We’ve all seen how data-hungry AI is. The more data we can train with, the better the AI becomes. This fosters the temptation, once again, to keep everything, just in case. We need to ask ourselves how we can use the derivative insights.
I once discovered an analytics project underway to determine if widget A was better than widget B. A good deal of time and effort was spent on a program that was history masquerading as future. It shouldn’t have taken me to point out that neither widget A nor widget B was still being produced. Their manufacturers had used their own analytics to advance to widget A+ and widget B+ with enough differences to invalidate the comparison of their predecessors. Add in the cost of replacing all our B’s with A’s, retraining the workforce and the life of the widget, and we’d never make a return on the investment in the switch.
The solution to these issues lies in the discipline of data management.
Effective data management will index your data in context.

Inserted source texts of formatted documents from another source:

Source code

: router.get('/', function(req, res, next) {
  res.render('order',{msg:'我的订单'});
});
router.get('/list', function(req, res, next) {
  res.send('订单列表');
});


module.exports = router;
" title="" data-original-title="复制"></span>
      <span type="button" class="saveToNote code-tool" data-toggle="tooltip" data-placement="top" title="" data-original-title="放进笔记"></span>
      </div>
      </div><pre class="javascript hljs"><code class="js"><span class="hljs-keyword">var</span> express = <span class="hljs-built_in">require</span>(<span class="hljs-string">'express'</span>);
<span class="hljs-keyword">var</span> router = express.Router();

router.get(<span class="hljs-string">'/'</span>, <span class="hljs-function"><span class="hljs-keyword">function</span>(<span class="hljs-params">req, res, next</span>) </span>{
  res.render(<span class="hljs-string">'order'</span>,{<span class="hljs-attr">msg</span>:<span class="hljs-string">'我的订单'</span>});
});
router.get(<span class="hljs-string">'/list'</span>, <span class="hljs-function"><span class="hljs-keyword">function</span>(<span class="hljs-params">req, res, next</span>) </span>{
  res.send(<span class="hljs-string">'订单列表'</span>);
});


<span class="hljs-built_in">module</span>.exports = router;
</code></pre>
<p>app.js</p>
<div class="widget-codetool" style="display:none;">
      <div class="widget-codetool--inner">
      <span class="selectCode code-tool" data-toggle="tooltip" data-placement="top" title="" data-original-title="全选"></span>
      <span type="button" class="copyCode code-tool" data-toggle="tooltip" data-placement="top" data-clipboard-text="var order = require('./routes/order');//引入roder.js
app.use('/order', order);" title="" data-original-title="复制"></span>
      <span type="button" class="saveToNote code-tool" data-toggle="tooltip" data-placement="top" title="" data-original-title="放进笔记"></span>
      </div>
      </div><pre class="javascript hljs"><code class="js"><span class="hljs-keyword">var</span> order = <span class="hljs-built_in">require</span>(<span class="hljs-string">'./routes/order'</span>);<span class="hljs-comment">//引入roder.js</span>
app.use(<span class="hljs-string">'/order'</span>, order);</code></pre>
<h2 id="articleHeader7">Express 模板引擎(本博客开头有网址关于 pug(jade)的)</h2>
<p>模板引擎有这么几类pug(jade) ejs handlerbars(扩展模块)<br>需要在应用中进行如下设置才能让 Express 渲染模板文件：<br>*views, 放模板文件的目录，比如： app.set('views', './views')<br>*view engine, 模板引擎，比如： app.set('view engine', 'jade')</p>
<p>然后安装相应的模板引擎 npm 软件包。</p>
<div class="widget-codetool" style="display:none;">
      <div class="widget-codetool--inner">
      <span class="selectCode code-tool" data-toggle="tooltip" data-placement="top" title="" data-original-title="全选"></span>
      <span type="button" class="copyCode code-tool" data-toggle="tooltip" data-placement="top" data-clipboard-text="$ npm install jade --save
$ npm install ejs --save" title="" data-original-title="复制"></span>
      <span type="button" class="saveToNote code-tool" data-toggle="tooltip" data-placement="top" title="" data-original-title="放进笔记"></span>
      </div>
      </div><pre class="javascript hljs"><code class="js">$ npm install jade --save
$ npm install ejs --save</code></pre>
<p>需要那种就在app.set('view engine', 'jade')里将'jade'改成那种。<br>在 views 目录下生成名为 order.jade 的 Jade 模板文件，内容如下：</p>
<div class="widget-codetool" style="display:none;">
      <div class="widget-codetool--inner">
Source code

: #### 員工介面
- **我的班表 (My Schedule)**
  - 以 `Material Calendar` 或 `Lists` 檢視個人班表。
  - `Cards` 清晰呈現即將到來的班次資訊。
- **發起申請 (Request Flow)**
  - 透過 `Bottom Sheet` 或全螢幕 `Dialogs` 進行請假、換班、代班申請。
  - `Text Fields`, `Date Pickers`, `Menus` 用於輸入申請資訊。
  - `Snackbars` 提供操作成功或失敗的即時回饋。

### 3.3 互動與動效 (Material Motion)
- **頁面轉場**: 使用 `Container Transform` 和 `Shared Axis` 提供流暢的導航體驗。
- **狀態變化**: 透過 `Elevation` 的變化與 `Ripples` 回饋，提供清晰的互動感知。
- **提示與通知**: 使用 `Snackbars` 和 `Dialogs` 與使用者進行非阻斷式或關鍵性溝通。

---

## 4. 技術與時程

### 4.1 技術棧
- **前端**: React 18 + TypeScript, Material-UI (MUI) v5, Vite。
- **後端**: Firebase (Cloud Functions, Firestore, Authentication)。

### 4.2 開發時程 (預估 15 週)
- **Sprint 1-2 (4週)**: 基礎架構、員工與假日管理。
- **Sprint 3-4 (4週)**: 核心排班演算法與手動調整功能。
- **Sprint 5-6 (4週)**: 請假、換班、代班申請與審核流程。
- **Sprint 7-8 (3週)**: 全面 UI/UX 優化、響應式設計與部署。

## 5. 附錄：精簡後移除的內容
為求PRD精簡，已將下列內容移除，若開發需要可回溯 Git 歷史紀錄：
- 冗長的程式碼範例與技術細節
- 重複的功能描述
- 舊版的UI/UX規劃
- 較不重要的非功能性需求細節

Instead of searching for data, you’ll be able to stop searching and start finding. By identifying data as you create it, you can create effective policies around its retention. You can identify the inputs and trace the lineage of derived information to the origin data. You can better imply the future value of any given set and make decisions on the cost-benefit of storage over deletion.
Effective data management allows you to store data with intention and escape the digital pack-rat habit. As the volumes of data in storage continue their rapid ascent, can you afford to ignore data management?